Dad now has a triple-wide garage and three floor-to-ceiling tool cabinets. He has an air compressor with dozens of attachments, including a paint gun, with which he has stripped and re-painted two lawn tractors, slathering more coats than the space shuttle received to insure safe re-orbit.
The lawn tractors themselves are tool planets around which smaller tools orbit: tillers, mowers, lifts, and other attachments, including a wagon he built with his welder.
Yes, he has a welder and a torch. One Christmas he practically forced me into fusing two metal plates together.
Last year we bought him a bike, and he soon acquired a Sheldon Brown-esque bike tool kit. Working on bikes in Dad's garage is fantastic. That bottom bracket tool, that's slick.
The one tool that remains, the one he's saving for retirement, is a Bobcat.

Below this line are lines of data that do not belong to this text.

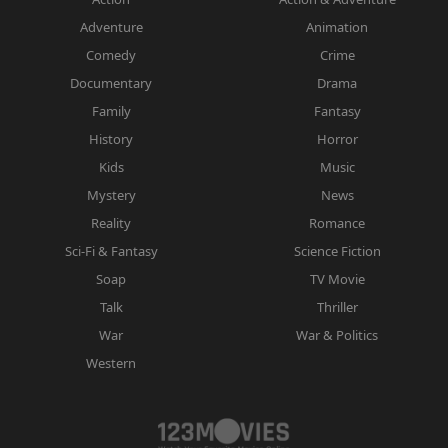
Adventure
Animation
Comedy
Crime
Documentary
Drama
Family
Fantasy
History
Horror
Kids
Music
Mystery
News
Reality
Romance
Sci-Fi & Fantasy
Science Fiction
Soap
TV Movie
Talk
Thriller
War
War & Politics
Western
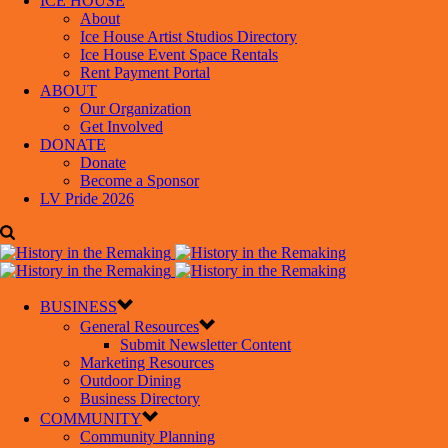
ICE HOUSE
About
Ice House Artist Studios Directory
Ice House Event Space Rentals
Rent Payment Portal
ABOUT
Our Organization
Get Involved
DONATE
Donate
Become a Sponsor
LV Pride 2026
BUSINESS
General Resources
Submit Newsletter Content
Marketing Resources
Outdoor Dining
Business Directory
COMMUNITY
Community Planning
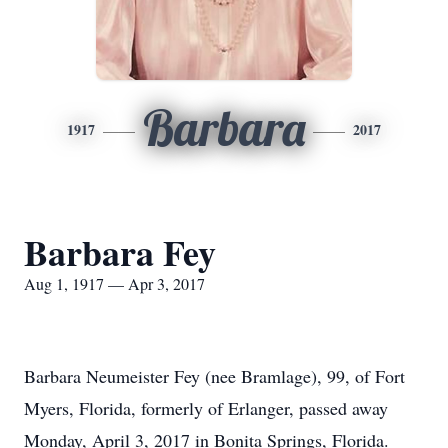
Barbara
1917
2017
Barbara Fey
Aug 1, 1917 — Apr 3, 2017
Barbara Neumeister Fey (nee Bramlage), 99, of Fort
Myers, Florida, formerly of Erlanger, passed away
Monday, April 3, 2017 in Bonita Springs, Florida.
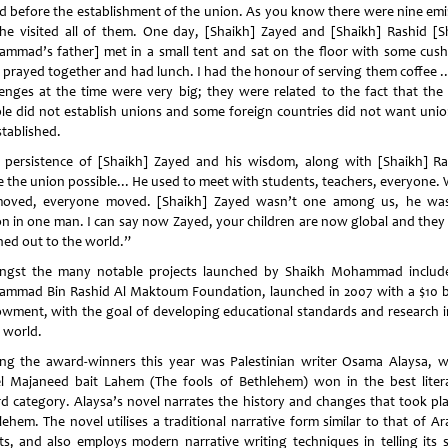
d before the establishment of the union. As you know there were nine emi
he visited all of them. One day, [Shaikh] Zayed and [Shaikh] Rashid [S
mmad’s father] met in a small tent and sat on the floor with some cush
 prayed together and had lunch. I had the honour of serving them coffee ..
lenges at the time were very big; they were related to the fact that the
le did not establish unions and some foreign countries did not want unio
stablished.
 persistence of [Shaikh] Zayed and his wisdom, along with [Shaikh] Ra
 the union possible... He used to meet with students, teachers, everyone.
oved, everyone moved. [Shaikh] Zayed wasn’t one among us, he wa
on in one man. I can say now Zayed, your children are now global and they
hed out to the world.”
gst the many notable projects launched by Shaikh Mohammad includ
mmad Bin Rashid Al Maktoum Foundation, launched in 2007 with a $10 bi
wment, with the goal of developing educational standards and research i
 world.
g the award-winners this year was Palestinian writer Osama Alaysa, 
l Majaneed bait Lahem (The fools of Bethlehem) won in the best liter
d category. Alaysa’s novel narrates the history and changes that took pla
lehem. The novel utilises a traditional narrative form similar to that of Ar
ts, and also employs modern narrative writing techniques in telling its s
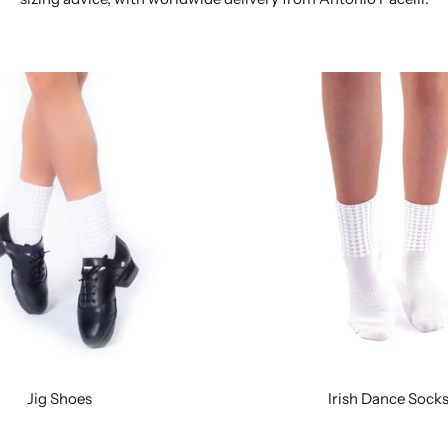
Jig Shoes
Irish Dance Sock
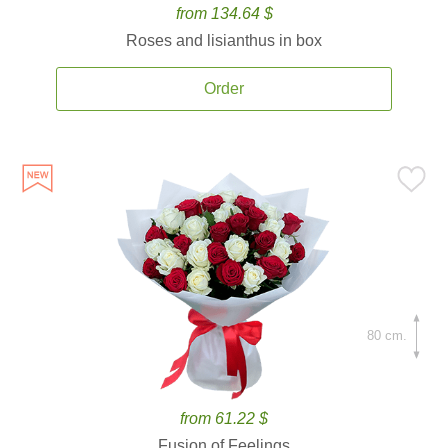
from 134.64 $
Roses and lisianthus in box
Order
80 cm.
from 61.22 $
Fusion of Feelings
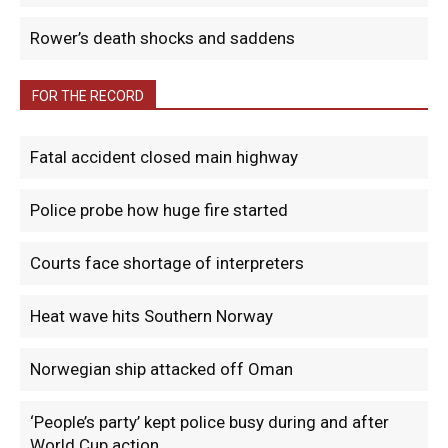
Rower’s death shocks and saddens
FOR THE RECORD
Fatal accident closed main highway
Police probe how huge fire started
Courts face shortage of interpreters
Heat wave hits Southern Norway
Norwegian ship attacked off Oman
‘People’s party’ kept police busy during and after
World Cup action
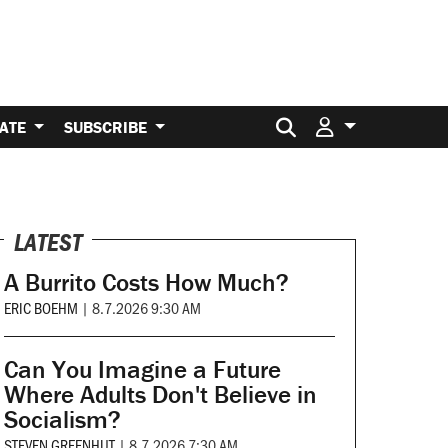
Search for:
ATE
SUBSCRIBE
LATEST
A Burrito Costs How Much?
ERIC BOEHM
|
8.7.2026 9:30 AM
Can You Imagine a Future
Where Adults Don't Believe in
Socialism?
STEVEN GREENHUT
|
8.7.2026 7:30 AM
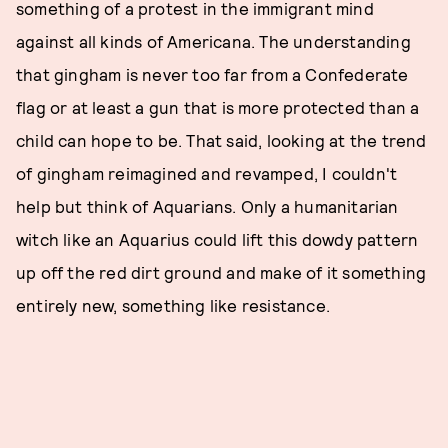
something of a protest in the immigrant mind
against all kinds of Americana. The understanding
that gingham is never too far from a Confederate
flag or at least a gun that is more protected than a
child can hope to be. That said, looking at the trend
of gingham reimagined and revamped, I couldn't
help but think of Aquarians. Only a humanitarian
witch like an Aquarius could lift this dowdy pattern
up off the red dirt ground and make of it something
entirely new, something like resistance.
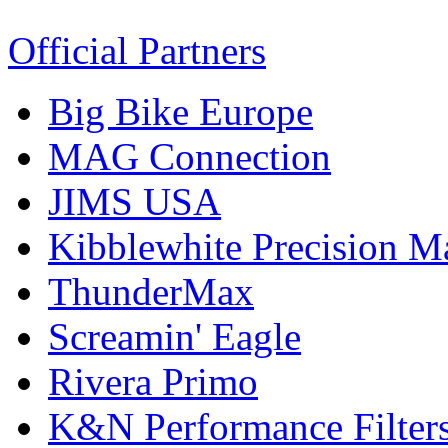
Official Partners
Big Bike Europe
MAG Connection
JIMS USA
Kibblewhite Precision M
ThunderMax
Screamin' Eagle
Rivera Primo
K&N Performance Filter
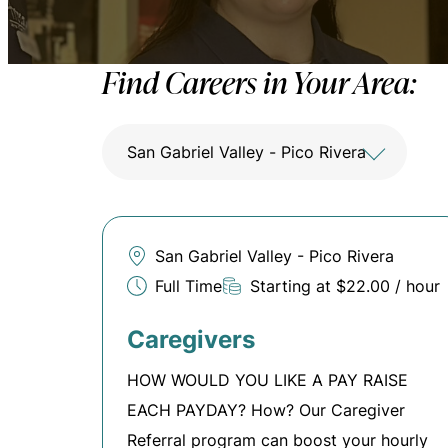
Find Careers in Your Area:
San Gabriel Valley - Pico Rivera
San Gabriel Valley - Pico Rivera
Full Time
Starting at $22.00 / hour
Caregivers
HOW WOULD YOU LIKE A PAY RAISE
EACH PAYDAY? How? Our Caregiver
Referral program can boost your hourly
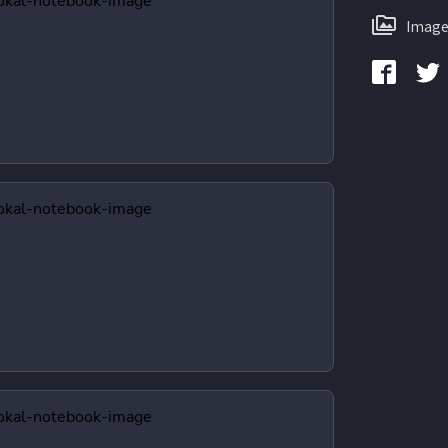
Image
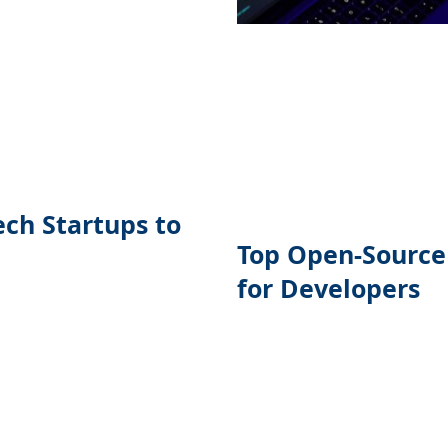
ech Startups to
Top Open-Source
for Developers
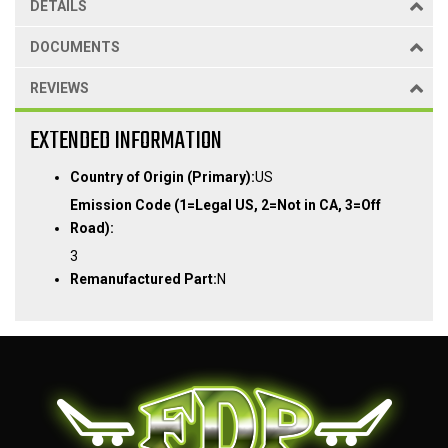
DETAILS
DOCUMENTS
REVIEWS
EXTENDED INFORMATION
Country of Origin (Primary):
US
Emission Code (1=Legal US, 2=Not in CA, 3=Off
Road):
3
Remanufactured Part:
N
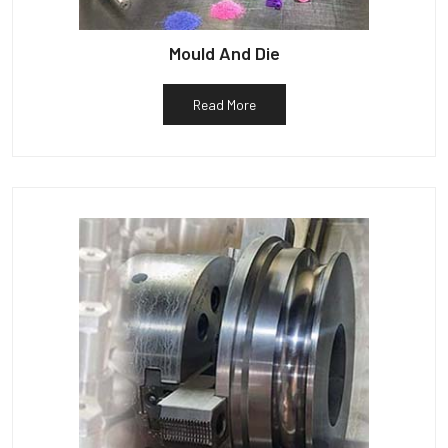
Mould And Die
Read More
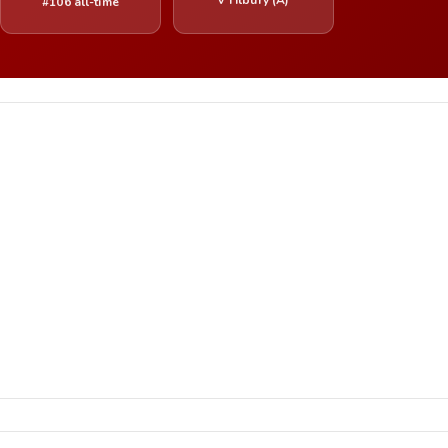
#106 all-time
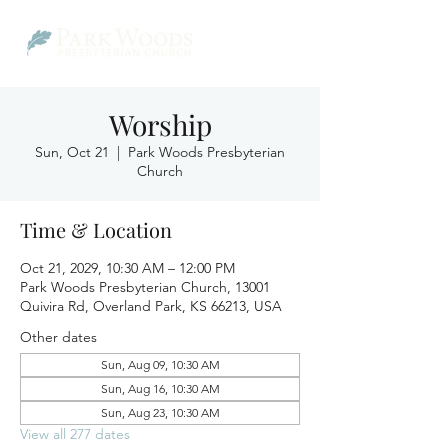
Worship
Sun, Oct 21
  |  
Park Woods Presbyterian
Church
Time & Location
Oct 21, 2029, 10:30 AM – 12:00 PM
Park Woods Presbyterian Church, 13001
Quivira Rd, Overland Park, KS 66213, USA
Other dates
Sun, Aug 09, 10:30 AM
Sun, Aug 16, 10:30 AM
Sun, Aug 23, 10:30 AM
View all 277 dates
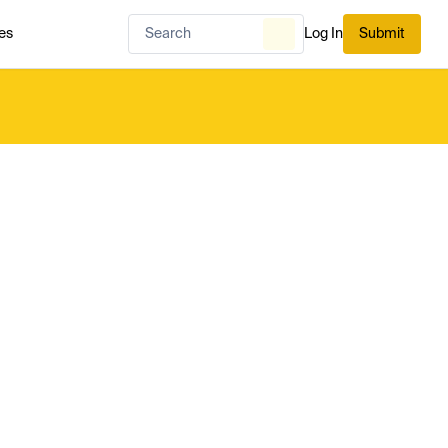
es
Log In
Submit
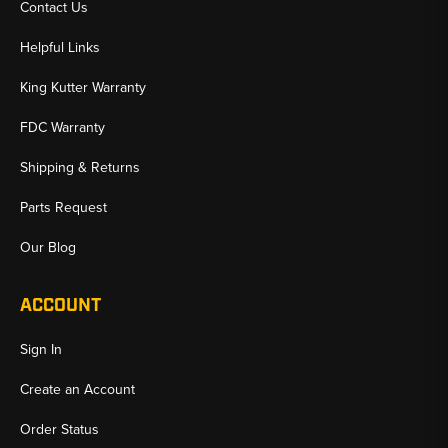
Contact Us
Helpful Links
King Kutter Warranty
FDC Warranty
Shipping & Returns
Parts Request
Our Blog
ACCOUNT
Sign In
Create an Account
Order Status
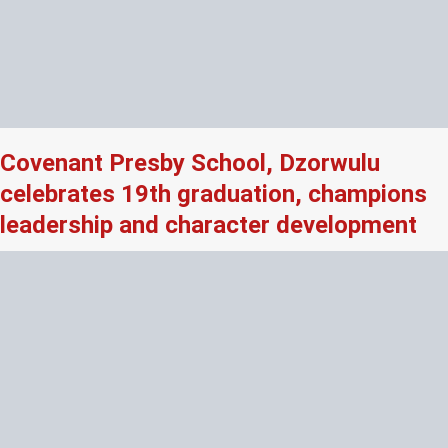
Covenant Presby School, Dzorwulu
celebrates 19th graduation, champions
leadership and character development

A Bobcat will complete his tool collection; it will mean very few jobs on earth remain, for which he is not equipped, tool-wise.
Me, I'm still in the Stone Age. So many tools to hanker over. So many butter knives to steal. Or I can just hope Dad moves nearby and we can rip through the neighbor's landscaping on the Bobcat job, lickety split, with those front and rear attachments.
You've never seen anything so slick.